The following six steps will help you shift to a coaching leadership style:
1. Align Goals
Coaching leadership is a style that involves recognizing team members’ strengths, weaknesses and motivations to help each individual improve. To become an effective coach, you must invest the time to get to know each person’s abilities and goals. While most managers view organizational goals and people-development goals as different, great coaches view them as the same thing. Concentrate on helping each team member align their personal focus and behaviors with the company’s strategic objectives.

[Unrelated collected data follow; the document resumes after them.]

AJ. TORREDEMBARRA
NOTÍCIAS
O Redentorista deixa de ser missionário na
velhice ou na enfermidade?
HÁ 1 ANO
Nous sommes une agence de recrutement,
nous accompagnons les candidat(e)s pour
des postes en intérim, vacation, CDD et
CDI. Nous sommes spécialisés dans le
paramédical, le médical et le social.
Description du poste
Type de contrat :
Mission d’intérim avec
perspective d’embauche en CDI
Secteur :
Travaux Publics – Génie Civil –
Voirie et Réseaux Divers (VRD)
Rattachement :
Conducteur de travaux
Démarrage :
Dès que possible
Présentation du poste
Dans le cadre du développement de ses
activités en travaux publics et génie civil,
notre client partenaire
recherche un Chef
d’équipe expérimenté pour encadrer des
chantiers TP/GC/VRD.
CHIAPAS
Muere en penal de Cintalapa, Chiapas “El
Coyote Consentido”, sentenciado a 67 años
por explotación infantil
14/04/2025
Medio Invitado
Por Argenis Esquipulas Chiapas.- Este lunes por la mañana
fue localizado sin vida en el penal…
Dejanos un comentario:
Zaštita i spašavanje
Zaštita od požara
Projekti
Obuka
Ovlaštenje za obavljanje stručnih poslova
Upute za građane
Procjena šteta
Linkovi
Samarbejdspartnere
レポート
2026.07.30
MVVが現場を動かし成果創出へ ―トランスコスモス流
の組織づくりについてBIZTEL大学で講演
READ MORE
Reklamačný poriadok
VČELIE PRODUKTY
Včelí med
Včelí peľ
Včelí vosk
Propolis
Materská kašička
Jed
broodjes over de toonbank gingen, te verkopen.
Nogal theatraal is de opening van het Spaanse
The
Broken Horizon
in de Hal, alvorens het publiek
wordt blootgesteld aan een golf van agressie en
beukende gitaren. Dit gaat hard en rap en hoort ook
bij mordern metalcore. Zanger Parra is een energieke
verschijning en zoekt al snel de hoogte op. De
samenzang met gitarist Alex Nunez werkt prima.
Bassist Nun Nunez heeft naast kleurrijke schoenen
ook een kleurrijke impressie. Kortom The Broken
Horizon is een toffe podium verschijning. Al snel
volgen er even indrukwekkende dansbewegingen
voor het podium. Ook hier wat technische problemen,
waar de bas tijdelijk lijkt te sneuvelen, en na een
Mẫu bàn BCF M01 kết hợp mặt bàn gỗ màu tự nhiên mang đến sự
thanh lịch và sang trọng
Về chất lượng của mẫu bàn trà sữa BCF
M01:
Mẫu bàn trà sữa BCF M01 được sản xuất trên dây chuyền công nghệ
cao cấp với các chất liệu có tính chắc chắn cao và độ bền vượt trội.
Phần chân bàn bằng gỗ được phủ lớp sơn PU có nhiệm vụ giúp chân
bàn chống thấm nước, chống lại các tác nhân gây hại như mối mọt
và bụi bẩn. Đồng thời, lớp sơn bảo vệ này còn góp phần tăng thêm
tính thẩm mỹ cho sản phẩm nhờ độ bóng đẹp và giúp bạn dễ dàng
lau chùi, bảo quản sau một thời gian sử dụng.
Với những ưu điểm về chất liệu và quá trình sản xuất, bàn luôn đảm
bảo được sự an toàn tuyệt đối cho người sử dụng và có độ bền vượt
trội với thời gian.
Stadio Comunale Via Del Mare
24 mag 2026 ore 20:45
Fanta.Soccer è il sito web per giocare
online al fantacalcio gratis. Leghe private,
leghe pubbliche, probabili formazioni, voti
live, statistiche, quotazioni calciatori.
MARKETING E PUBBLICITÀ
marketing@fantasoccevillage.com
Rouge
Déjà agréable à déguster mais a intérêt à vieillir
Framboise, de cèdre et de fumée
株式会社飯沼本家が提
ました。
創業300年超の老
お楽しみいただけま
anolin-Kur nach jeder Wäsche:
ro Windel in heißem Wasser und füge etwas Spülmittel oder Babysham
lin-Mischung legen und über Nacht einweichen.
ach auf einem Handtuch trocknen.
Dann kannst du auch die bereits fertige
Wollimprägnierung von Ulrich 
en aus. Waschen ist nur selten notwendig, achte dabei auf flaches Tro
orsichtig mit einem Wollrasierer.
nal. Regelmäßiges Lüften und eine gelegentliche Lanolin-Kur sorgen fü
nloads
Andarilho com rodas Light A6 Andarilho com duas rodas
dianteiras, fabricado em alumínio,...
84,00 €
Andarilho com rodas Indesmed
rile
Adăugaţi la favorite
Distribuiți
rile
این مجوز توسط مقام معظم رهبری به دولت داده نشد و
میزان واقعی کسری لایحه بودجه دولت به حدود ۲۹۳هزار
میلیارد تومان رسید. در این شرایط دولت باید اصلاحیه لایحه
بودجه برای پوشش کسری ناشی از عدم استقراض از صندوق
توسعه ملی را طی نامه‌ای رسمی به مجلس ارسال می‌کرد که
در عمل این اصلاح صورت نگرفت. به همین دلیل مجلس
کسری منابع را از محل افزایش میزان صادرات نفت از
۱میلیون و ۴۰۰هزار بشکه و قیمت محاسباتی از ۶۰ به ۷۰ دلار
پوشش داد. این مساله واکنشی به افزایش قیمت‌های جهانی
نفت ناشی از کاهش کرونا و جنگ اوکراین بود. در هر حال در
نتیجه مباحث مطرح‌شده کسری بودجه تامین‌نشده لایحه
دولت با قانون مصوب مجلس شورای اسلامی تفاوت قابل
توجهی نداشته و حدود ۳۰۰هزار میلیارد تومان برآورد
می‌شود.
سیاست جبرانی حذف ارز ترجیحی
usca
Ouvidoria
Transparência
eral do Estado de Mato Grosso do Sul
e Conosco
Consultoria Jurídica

2. Emphasize Steady Progress
Your job as a coach is to convince team members that they can do more than they ever thought they could. Your coaching conversations should help you learn about each team member’s abilities and the fears that keep each one from maximizing those gifts. Guide your team to set process-oriented, weekly goals and positively reinforce their achievements in light of these objectives. Focus on making your team members a bit better, day in and day out.
3. Listen
Effective coaches are great listeners. Approach each coaching conversation with a mindset of curiosity. Refrain from drawing up a list of questions in advance. Concentrate on listening without thinking about how you’ll respond or what you should say or ask next. Listen objectively and ask thought-provoking questions to spot patterns and themes in coachees’ words, emotions and body language. Trust yourself and the coaching process to carry the session.
4. Help Employees Find Their Own Answers
Coaching is not about giving advice. It is about nudging employees toward finding answers by asking the right questions. To become your coachee’s “thinking partner,” use reflective inquiry: Pair statements that spark reflective thinking with questions. Reflective inquiry helps the person you are coaching understand the beliefs and fears that shape their choices. Reflective inquiry also allows people to reframe their initial problem and place it in a larger context. It helps people detect gaps in their logic and clarify their desires and fears affecting their decisions.
5. Help Coachees Shift Into Action
At the end of a coaching session, make a plan on how the coachee wants to put their newly-gained insights into action. Use questions such as, “What will you do with this knowledge?” or “What hurdles might inhibit you from moving forward?” to prompt coachees to develop an action plan. The plan you draw up together should include specific steps and a time frame.
6. Make Coaching a Habit
Establish “constructive coaching” as an ongoing process that provides developmental feedback to your team members. Schedule weekly coaching conversations. Beyond these more formal one-on-ones, you can integrate coaching behaviors into your daily interactions with people in your life. Making coaching a habit means saying less and asking more. You will not only empower those around you to discover and unleash their potential but also learn new things about others and yourself in the process.
Remember: Coaching saves time! Investing 10 minutes daily in coaching saves you time every day because you are helping team members become more independent and competent to work on their own.